● RECORDS SUPPLIED
^^^^^^^^^^^^^^^^
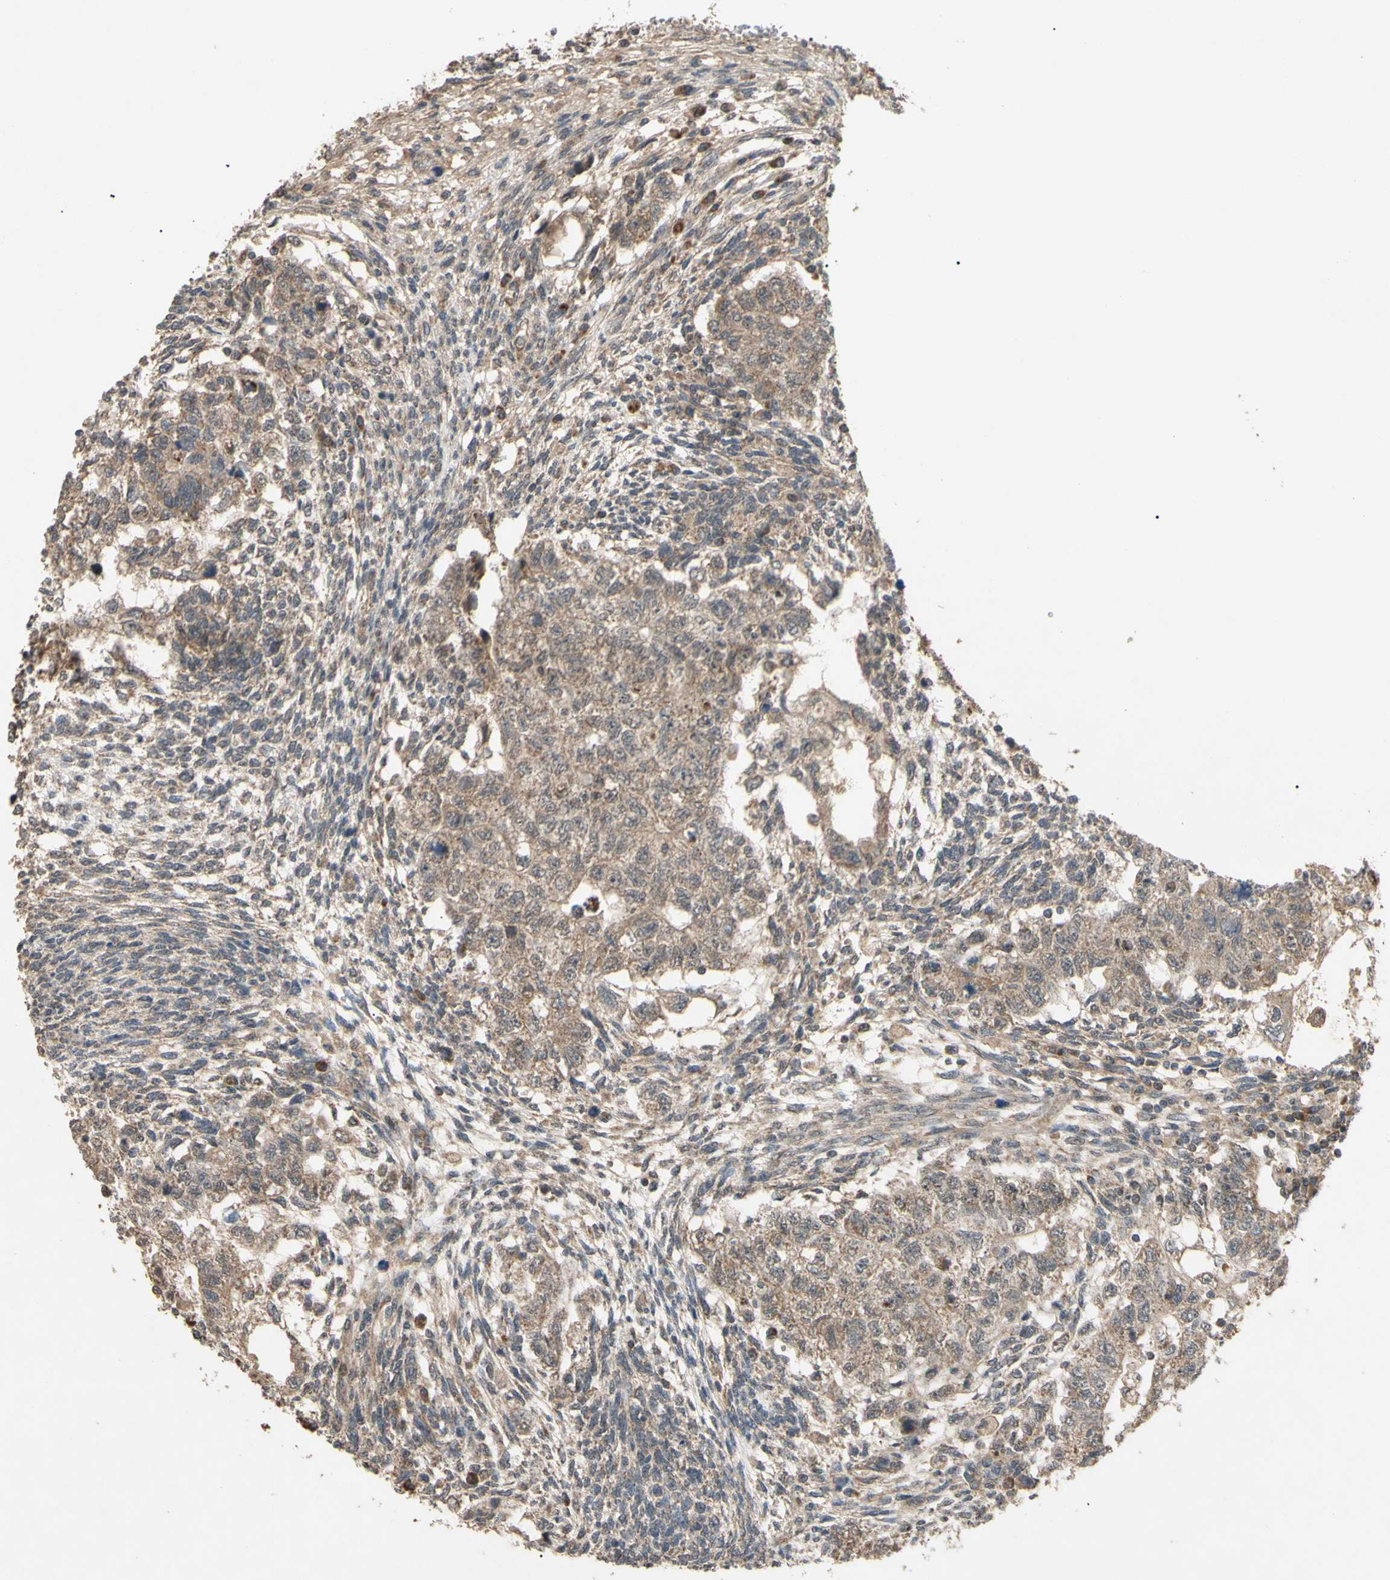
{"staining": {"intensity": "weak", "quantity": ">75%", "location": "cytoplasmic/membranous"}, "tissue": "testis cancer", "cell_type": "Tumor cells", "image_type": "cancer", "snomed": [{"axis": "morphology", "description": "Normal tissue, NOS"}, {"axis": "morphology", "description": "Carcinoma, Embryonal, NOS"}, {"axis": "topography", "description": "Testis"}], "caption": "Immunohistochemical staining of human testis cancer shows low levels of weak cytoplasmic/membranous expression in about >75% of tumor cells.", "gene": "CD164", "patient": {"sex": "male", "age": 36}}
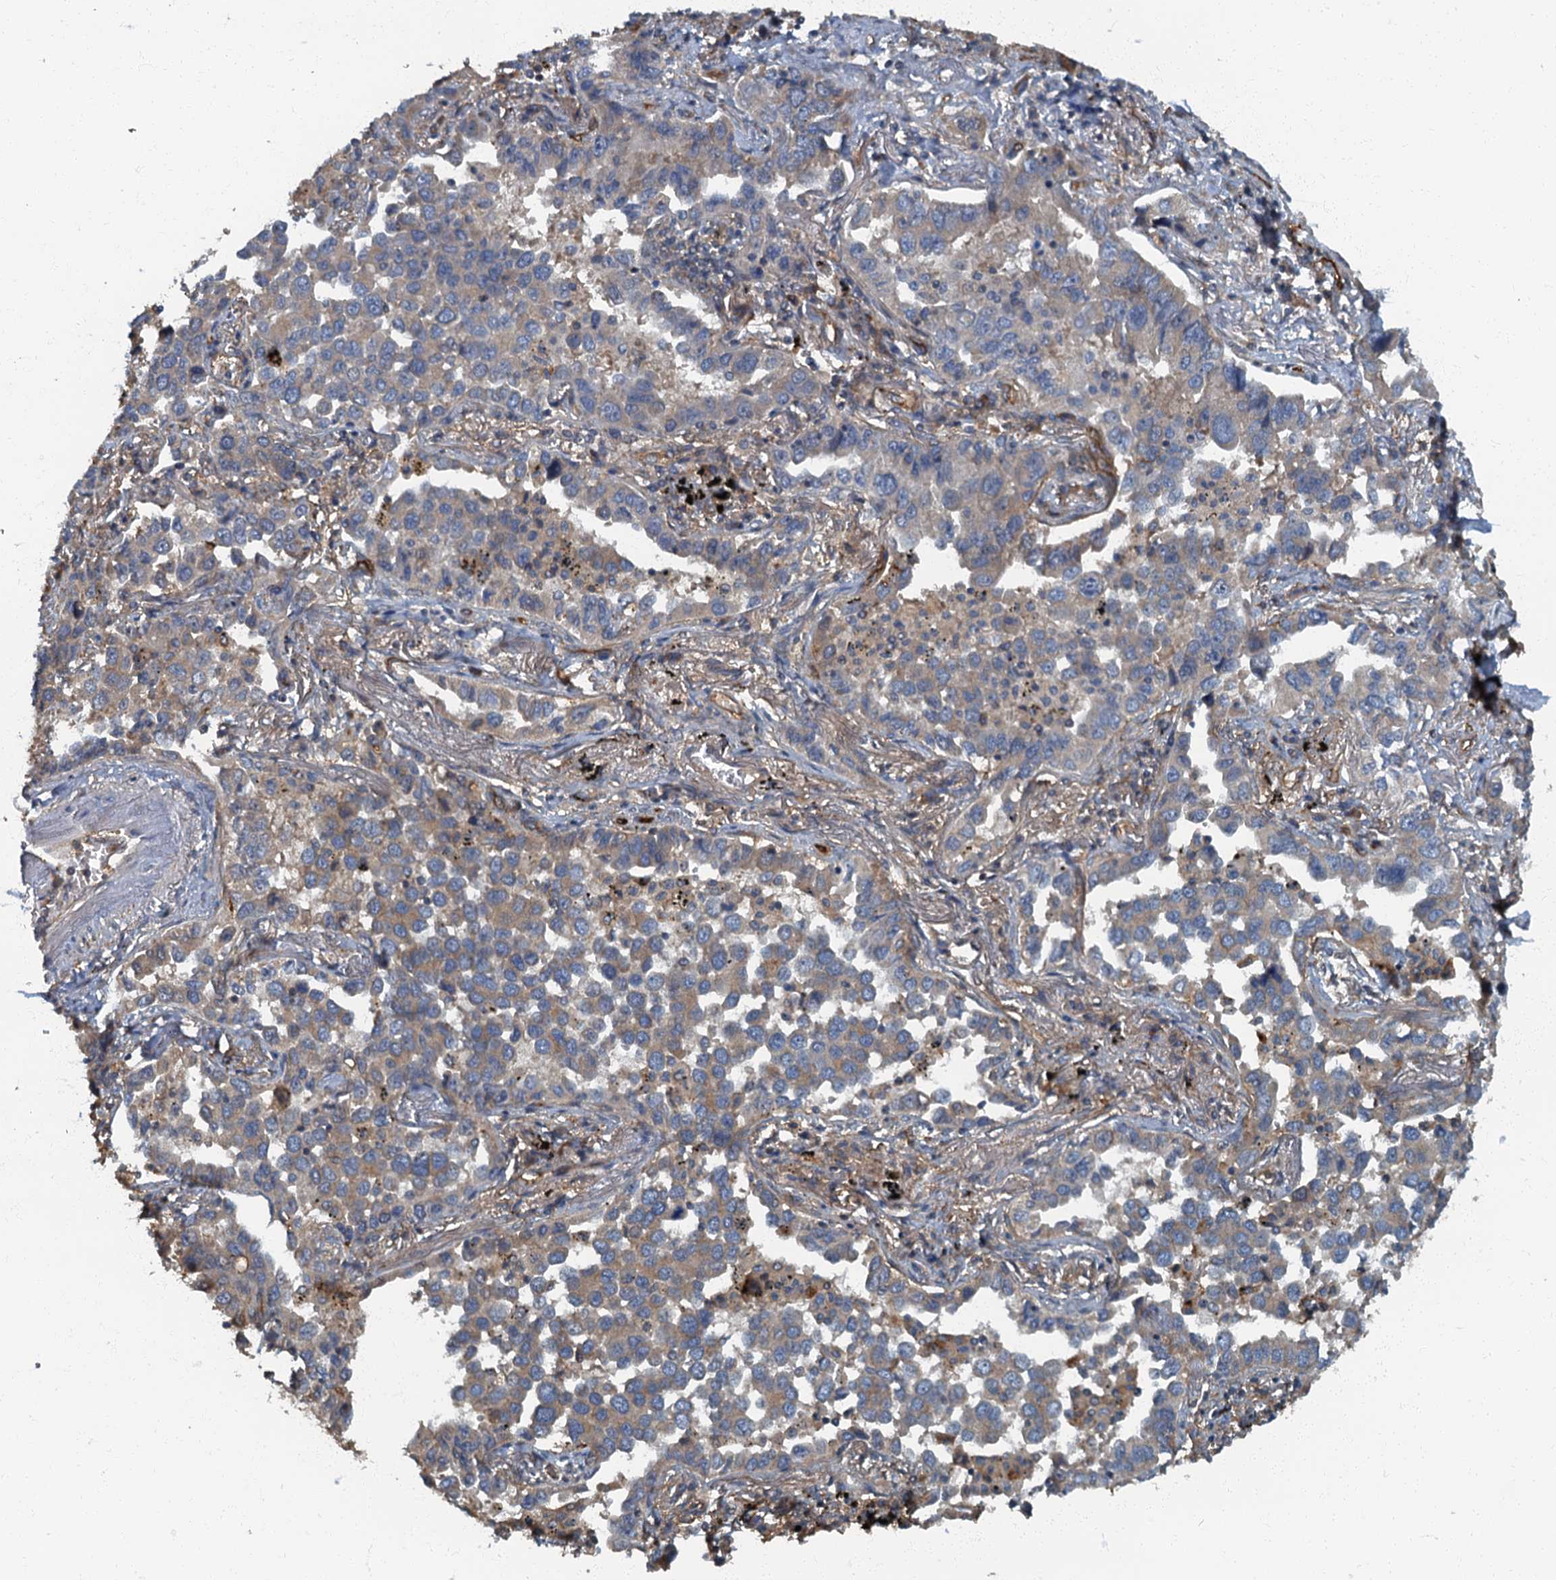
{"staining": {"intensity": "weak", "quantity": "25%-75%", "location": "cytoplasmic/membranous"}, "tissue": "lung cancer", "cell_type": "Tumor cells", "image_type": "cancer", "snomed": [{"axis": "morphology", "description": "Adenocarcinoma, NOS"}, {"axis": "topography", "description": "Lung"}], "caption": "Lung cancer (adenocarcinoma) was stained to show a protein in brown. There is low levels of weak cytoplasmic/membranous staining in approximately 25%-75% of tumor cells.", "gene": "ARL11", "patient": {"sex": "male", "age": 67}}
^^^^^^^^^^^^^^^^
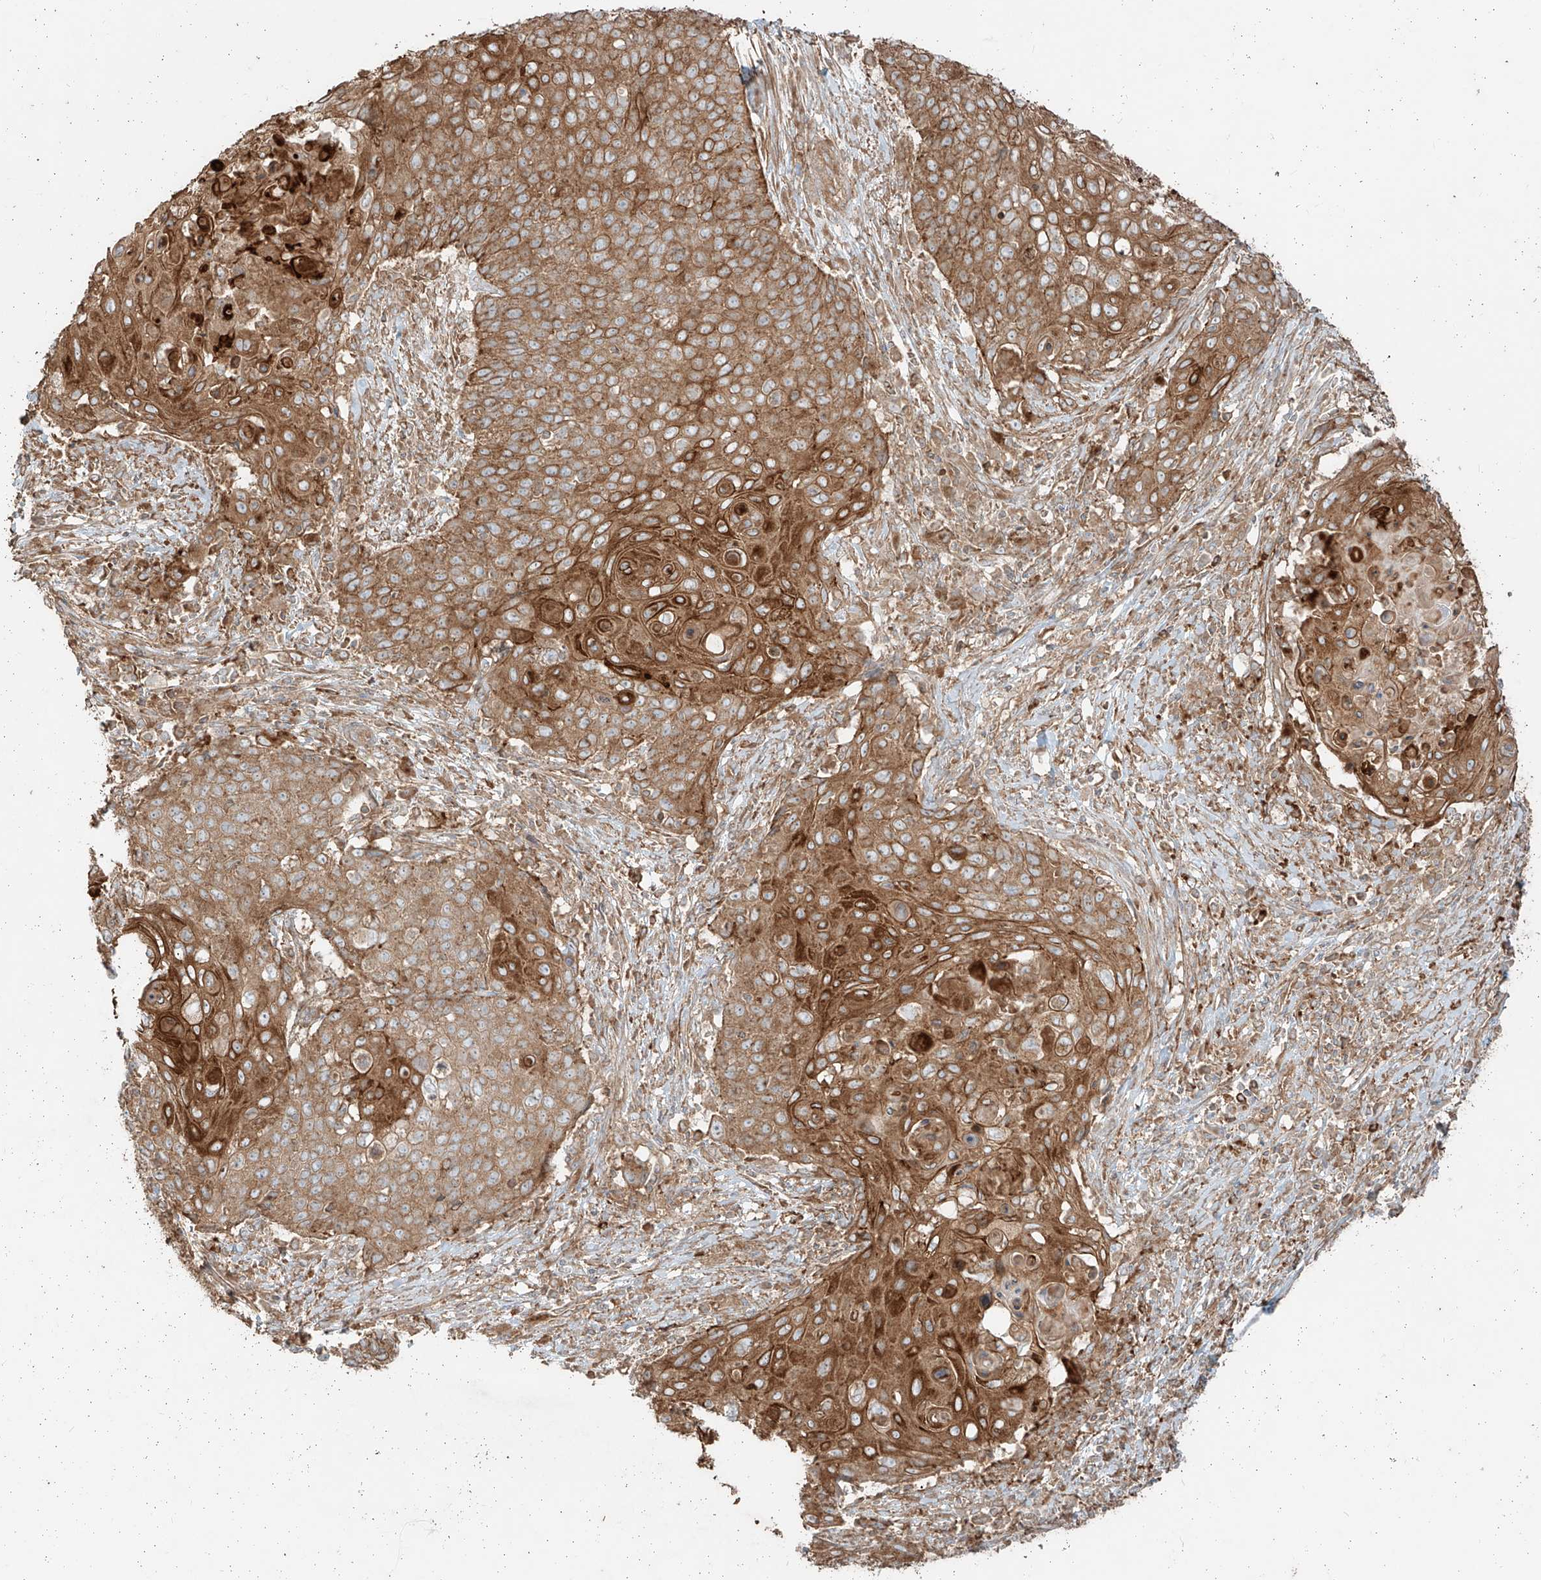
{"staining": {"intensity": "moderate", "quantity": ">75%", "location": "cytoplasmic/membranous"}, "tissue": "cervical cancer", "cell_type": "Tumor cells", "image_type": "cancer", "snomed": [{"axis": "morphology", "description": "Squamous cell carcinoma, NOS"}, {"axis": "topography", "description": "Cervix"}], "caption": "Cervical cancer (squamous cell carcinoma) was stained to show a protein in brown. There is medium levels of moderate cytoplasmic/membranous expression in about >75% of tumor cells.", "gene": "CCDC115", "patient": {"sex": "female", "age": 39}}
^^^^^^^^^^^^^^^^
● TASK
Quote the lines above exactly, starting with the one that has "staining of human" and ending with the one that has "cancer (adenocarcinoma) was"; drop the pictures and include nothing else.

● PROBLEM SOLUTION
{"staining": {"intensity": "weak", "quantity": ">75%", "location": "cytoplasmic/membranous"}, "tissue": "testis cancer", "cell_type": "Tumor cells", "image_type": "cancer", "snomed": [{"axis": "morphology", "description": "Normal tissue, NOS"}, {"axis": "morphology", "description": "Carcinoma, Embryonal, NOS"}, {"axis": "topography", "description": "Testis"}], "caption": "Immunohistochemical staining of human testis cancer shows low levels of weak cytoplasmic/membranous expression in about >75% of tumor cells.", "gene": "CD164", "patient": {"sex": "male", "age": 36}}
{"staining": {"intensity": "weak", "quantity": "25%-75%", "location": "cytoplasmic/membranous"}, "tissue": "lung cancer", "cell_type": "Tumor cells", "image_type": "cancer", "snomed": [{"axis": "morphology", "description": "Adenocarcinoma, NOS"}, {"axis": "topography", "description": "Lung"}], "caption": "Lung cancer (adenocarcinoma) was stained to show a protein in brown. There is low levels of weak cytoplasmic/membranous staining in approximately 25%-75% of tumor cells.", "gene": "ARL11", "patient": {"sex": "male", "age": 67}}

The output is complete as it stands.